Another study released last summer by Prudential shows that while 95 percent of women are actively involved in making financial decisions for their families, only 15 percent of them are the primary decisionmaker. That’s significant, because when you are not in the driver’s seat at least some of the time, you get accustomed to being a passenger. Interestingly, less than 20 percent of those in the study reported they are “comfortable” making decisions about investments, which is an important part of retirement planning.
Prudential’s report also found that about 50 percent of the women in the study said they did not feel a need to understand their investment portfolio as long as the value was increasing.
Other studies show that women are more accustomed to living with less than their male counterparts, settling for a lower standard of living. Perhaps that’s not surprising, since the vast majority of women (92 percent) are not financially prepared to live into their 90s, which is currently the gauge for longevity planning.
What It Means
These findings are important for two reasons: first, women, on average, live longer than men and second, because they live longer, they tend to incur higher health care costs as they age. The life expectancy for women in the United States today is 81 years compared to 76 years for men.

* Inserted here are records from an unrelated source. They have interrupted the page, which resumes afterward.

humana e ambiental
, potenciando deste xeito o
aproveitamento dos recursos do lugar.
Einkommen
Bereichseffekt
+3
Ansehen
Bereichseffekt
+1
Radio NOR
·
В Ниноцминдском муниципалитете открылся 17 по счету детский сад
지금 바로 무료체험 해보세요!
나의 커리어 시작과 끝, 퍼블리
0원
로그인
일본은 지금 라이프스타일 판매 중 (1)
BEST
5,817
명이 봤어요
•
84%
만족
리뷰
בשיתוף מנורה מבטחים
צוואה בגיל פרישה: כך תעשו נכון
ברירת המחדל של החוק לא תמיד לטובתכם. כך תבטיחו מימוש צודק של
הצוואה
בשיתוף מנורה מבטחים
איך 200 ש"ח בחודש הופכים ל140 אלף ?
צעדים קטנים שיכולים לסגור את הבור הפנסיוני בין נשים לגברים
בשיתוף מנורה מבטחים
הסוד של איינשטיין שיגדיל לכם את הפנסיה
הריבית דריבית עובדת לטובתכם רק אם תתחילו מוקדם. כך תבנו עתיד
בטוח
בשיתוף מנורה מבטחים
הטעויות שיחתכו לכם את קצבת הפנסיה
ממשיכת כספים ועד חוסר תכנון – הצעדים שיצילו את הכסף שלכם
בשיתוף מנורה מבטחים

With that in mind, with a very conservative estimate of $2,000 a month for expenses, that gap represents an extra $120,000 women can expect to pay for their basic needs. However, because women tend to be younger than their husbands, it is not uncommon for older women to outlive their spouses by as much as 15 years, meaning that very conservative estimate explodes to $360,000. Based on longevity alone, women tend to need more savings than men to sustain themselves during retirement and prevent a decline in their overall standard of living. And, these estimates fail to consider price changes or inflation rates.
Closely related to greater longevity is health care. Because women live longer, their potential need for health care increases — and this type of care can be extremely expensive. For example, women tend to require specialized services such as home health care or care provided by a long-term facility. The demand for these services can also be directly related to monthly income because women with limited funds will be much less likely to pursue preventative health care measures, seek medical care until it is an emergency, or take their prescriptions as needed. They may also have failing health due to poor nutrition, dental care and a variety of other related issues.

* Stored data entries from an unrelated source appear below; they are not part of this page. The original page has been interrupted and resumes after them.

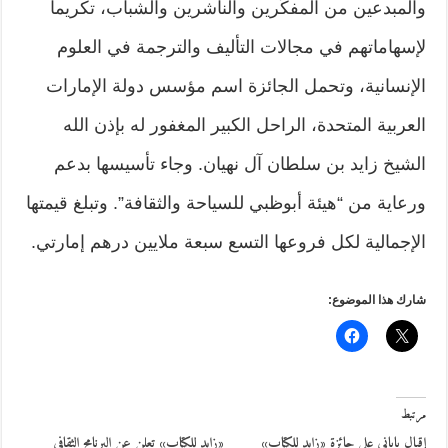
والمبدعين من المفكِّرين والناشرين والشباب، تكريماً
لإسهاماتهم في مجالات التأليف والترجمة في العلوم
الإنسانية، وتحمل الجائزة اسم مؤسس دولة الإمارات
العربية المتحدة، الراحل الكبير المغفور له بإذن الله
الشيخ زايد بن سلطان آل نهيان. وجاء تأسيسها بدعم
ورعاية من “هيئة أبوظبي للسياحة والثقافة”. وتبلغ قيمتها
الإجمالية لكل فروعها التسع سبعة ملايين درهم إمارتي.
شارك هذا الموضوع:
مرتبط
إقبال ياباني على جائزة «زايد للكتاب»
«زايد للكتاب» تعلن عن البرنامج الثقافي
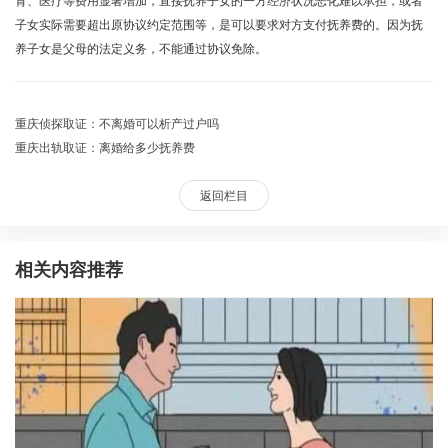
育、医疗等费用显著增加，直接抚养子女的一方经济状况恶化难以承担，或者
子女实际需要超出原协议约定范围等，是可以要求对方支付抚养费的。因为抚
养子女是父母的法定义务，不能通过协议免除。
重庆侦探取证：不离婚可以析产过户吗
重庆出轨取证：离婚给多少抚养费
返回栏目
相关内容推荐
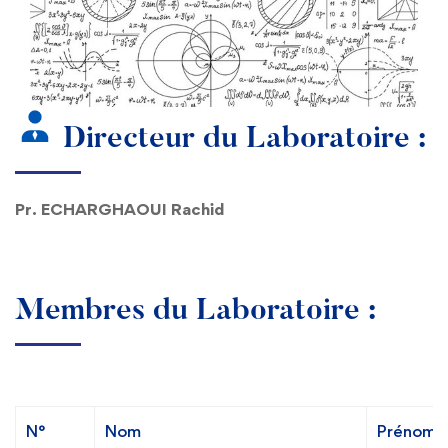
Directeur du Laboratoire :
Pr. ECHARGHAOUI Rachid
Membres du Laboratoire :
N°
Nom
Prénom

The Society of Actuaries has reported that one third of the individuals between the ages of 45 and 80 either currently relies or will rely primarily on Social Security for retirement income. Another third has or will have some additional income for retirement, while only the top third will have sufficient income to live comfortably in their retirement years.
For women, specifically, the numbers are even bleaker. Some reports show that eight out of ten women plan to work longer than expected because they cannot afford to live on their retirement income.
What’s a Woman to Do?
Women have traditionally relied on men as providers, often sacrificing their own retirement funds for other family needs. Regardless of gender, age or income, it is important for everyone to consider their own financial health and wellbeing and take the steps necessary to ensure financial security today and tomorrow.

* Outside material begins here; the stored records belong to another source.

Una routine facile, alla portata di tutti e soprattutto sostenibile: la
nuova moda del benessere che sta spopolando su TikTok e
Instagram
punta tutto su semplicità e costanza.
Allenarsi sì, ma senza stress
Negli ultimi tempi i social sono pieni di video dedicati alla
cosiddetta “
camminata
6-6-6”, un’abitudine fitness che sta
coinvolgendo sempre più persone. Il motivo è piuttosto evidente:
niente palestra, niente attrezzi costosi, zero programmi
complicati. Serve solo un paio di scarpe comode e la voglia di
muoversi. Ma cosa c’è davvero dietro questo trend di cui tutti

The following are a few steps to consider when securing your financial situation:
• Stop and think about your future. While retirement may seem far away when you have children at home, planning today will ensure you have the financial resources needed when the time comes.
• Consider working longer. There is nothing magical about retiring at any specific age. Many older adults enjoy the socialization as well as the income. However, preparing now for your future needs will make it easier to decide what to do later.
• Pay off debt (and avoi d incuring more). Reducing your debt today will make it easier to retire tomorrow.
• Save Early and save often. Get used to paying yourself in the form of savings, and take advantage of any matching programs your company offers for retirement accounts. It is never too early to start saving for your retirement years.
Sue Lynn Sasser, PhD, is the director of the Center for Economic Education and an associate professor of economics at the University of Central Oklahoma.